W gminie Oława powołano komisję, ale wycen jak nie było, tak nie ma. Jolanta Winiarska, Urząd Gminy Oława: od powodzi upłynęło 5 miesięcy, jest problem z oszacowaniem start w maszynach, jak mówią rolnicy, one zostały naprawione.
Doszło do przeterminowania – informuje Halina Twardowska z dolnośląskiego urzędu wojewódzkiego.
Halina Twardowska, Dolnośląski Urząd Wojewódzki: przepisy mówią, że komisja ma 2 miesiące na wyszacowanie start od stwierdzenia skutku.
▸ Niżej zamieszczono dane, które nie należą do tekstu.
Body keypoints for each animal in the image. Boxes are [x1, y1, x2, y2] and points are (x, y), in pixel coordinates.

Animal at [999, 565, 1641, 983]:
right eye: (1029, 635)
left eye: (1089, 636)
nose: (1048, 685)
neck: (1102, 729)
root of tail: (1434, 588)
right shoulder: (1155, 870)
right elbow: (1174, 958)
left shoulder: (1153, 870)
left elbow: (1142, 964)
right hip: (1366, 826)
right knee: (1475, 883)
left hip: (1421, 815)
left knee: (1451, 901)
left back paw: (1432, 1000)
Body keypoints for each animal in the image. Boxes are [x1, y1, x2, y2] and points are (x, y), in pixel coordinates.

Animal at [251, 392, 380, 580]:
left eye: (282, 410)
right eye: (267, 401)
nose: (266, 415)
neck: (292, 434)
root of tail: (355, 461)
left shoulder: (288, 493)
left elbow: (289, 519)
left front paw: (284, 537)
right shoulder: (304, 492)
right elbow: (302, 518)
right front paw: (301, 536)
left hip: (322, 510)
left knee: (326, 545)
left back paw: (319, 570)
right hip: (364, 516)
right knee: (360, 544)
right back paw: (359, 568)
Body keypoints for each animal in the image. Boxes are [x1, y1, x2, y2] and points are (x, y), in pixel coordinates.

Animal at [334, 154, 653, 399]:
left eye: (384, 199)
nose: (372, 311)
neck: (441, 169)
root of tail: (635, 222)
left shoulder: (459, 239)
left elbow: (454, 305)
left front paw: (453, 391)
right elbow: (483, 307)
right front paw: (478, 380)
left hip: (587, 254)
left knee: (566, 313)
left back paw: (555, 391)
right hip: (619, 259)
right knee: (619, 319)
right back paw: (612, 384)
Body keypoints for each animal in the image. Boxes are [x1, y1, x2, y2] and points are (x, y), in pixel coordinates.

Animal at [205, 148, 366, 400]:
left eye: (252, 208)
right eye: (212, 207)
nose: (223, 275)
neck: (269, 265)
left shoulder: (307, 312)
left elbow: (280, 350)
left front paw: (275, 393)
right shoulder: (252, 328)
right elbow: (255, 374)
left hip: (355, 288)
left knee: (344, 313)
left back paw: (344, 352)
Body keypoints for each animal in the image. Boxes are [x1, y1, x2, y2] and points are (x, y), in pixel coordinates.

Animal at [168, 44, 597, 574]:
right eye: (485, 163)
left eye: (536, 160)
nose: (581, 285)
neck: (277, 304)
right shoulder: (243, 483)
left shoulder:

A powódź była w maju. Woda zniszczyła wówczas panu Zbigniewowi Twardochlebowi rzepak i pszenice o wartości 100 tys. złotych. Maszyny ocalały, dlatego na pieniądze od Agencji nie może liczyć. Rolnik otrzyma tylko rządową pomoc… 4 tysiące złotych.
Zbigniew Twardochleb: dla mnie nie ma nic. Ja jestem zawieszony w próżni.
Straty powodziowe objęły na Dolnym Śląsku 60 tys. hektarów. I choć na pomoc rolnikom agencja przeznaczyła 100 mln euro, szansa że ktoś sięgnie po te pieniądze jest niewielka.